Descrizione del problema =>
Elenca tutte le persone che l'articolo sulla riforma della scuola riportato più avanti nomina per nome e cognome.

Estratto del testo =>
══════

Con 277 sì e 173 no la riforma della scuola è diventata legge. Oggi la votazione definitiva alla Camera. Soddisfazione del ministro dell’istruzione, Stefania Giannini. La norma è stata duramente contestata in aula e ottiene il no dei sindacati. Uno dei punti più oscuri è quello che riguarda l’ideologia gender presente all’interno della normativa, come spiega, al microfono di Massimiliano Menichetti, Massimo Gandolfini presidente del comitato “Difendiamo i nostri figli”, che il 20 giugno ha organizzato a Roma una manifestazione proprio contro il gender nella scuola a cui hanno partecipato centinaia di migliaia di persone.
R. – Per quanto riguarda l’aspetto del famoso emendamento 16, possiamo dire che ci sono elementi di discreta soddisfazione ed elementi di grossa preoccuapzione. Comunque, si è ottenuta – e ripeto, il merito va moltissimo alla manifestazione del 20 giugno – un’attenzione particolare su quell’emendamento e si è ottenuta anche una circolare da parte del Miur, in cui si specifica che l’insegnamento della ideologia gender non può invadere le nostre scuole. E questo è motivo di soddisfazione. Di preoccupazione il fatto che ci sembra sia stata usata una strategia un po’ subdola: da una parte si dice che viene rispettata la caratteristica sessuale, ma dall’altra si aggiunge immediatamente che verranno fatti dei percorsi di contrasto alla violenza di genere e alla discriminazione, e tutti sappiamo che quando utilizziamo il termine “genere” ormai non si fa più riferimento alla differenza sessuale maschio-femmina, ma si fa riferimento a questa scelta di genere, di orientamento di genere che può essere il più vario.

══════

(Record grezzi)
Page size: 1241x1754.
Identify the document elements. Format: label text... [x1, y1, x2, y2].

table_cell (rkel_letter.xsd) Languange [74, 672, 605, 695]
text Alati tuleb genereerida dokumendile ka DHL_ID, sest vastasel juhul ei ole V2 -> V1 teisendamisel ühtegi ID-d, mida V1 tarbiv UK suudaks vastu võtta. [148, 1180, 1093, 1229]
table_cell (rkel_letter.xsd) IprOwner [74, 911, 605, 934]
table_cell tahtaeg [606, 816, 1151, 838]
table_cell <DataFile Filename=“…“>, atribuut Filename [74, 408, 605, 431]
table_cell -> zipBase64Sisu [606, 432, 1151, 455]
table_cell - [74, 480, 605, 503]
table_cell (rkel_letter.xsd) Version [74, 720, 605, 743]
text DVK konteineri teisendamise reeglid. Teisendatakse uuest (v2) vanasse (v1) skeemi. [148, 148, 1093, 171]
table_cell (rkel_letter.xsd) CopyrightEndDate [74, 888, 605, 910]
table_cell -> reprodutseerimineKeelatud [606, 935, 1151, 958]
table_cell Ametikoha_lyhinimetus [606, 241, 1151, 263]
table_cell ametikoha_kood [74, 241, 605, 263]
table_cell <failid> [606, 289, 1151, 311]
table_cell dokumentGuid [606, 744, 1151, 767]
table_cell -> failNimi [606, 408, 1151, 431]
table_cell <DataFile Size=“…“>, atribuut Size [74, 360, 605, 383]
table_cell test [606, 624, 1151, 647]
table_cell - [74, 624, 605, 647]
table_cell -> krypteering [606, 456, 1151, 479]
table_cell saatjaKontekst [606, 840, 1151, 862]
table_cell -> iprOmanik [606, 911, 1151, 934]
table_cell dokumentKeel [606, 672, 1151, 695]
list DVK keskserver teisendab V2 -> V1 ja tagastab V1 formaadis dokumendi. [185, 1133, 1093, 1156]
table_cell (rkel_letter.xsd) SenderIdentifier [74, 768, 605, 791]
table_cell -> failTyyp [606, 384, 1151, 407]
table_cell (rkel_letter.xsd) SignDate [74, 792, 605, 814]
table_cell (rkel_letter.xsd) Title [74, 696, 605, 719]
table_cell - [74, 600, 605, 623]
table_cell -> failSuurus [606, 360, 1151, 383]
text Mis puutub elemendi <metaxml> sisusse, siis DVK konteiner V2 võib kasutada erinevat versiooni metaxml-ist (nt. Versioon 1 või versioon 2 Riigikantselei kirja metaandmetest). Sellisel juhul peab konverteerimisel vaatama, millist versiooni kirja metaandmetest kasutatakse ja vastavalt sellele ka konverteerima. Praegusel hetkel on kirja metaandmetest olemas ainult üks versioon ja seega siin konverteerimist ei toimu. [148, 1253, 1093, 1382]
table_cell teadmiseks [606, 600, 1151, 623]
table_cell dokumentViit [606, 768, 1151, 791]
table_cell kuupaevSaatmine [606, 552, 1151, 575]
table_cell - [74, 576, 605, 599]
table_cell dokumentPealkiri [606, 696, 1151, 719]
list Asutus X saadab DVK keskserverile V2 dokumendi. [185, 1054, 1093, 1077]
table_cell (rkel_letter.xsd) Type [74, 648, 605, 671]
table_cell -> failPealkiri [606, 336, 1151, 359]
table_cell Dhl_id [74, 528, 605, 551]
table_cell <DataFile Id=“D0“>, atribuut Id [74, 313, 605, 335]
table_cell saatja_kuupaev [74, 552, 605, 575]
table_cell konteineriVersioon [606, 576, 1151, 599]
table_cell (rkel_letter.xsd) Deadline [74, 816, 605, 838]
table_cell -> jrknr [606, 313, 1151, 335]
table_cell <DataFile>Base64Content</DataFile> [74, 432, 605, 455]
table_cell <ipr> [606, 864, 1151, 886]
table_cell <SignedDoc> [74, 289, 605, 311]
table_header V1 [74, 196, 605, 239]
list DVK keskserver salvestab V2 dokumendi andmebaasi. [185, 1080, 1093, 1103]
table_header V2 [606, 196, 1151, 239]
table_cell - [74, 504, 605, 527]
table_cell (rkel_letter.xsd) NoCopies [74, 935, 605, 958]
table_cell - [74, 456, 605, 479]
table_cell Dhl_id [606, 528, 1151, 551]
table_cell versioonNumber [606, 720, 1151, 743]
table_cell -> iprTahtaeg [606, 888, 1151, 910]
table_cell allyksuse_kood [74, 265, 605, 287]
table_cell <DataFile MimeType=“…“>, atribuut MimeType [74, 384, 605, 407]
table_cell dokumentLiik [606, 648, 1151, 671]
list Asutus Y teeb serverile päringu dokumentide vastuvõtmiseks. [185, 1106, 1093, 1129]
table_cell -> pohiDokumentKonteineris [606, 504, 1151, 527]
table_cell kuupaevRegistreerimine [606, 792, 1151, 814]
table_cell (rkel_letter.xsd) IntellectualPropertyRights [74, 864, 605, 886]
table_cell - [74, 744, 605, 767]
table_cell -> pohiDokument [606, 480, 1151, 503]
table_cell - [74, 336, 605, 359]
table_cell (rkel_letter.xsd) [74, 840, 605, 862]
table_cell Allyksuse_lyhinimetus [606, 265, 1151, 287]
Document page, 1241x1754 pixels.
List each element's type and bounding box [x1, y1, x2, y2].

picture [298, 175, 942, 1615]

══════

Soluzione qui sotto =>
Stefania Giannini
Massimiliano Menichetti
Massimo Gandolfini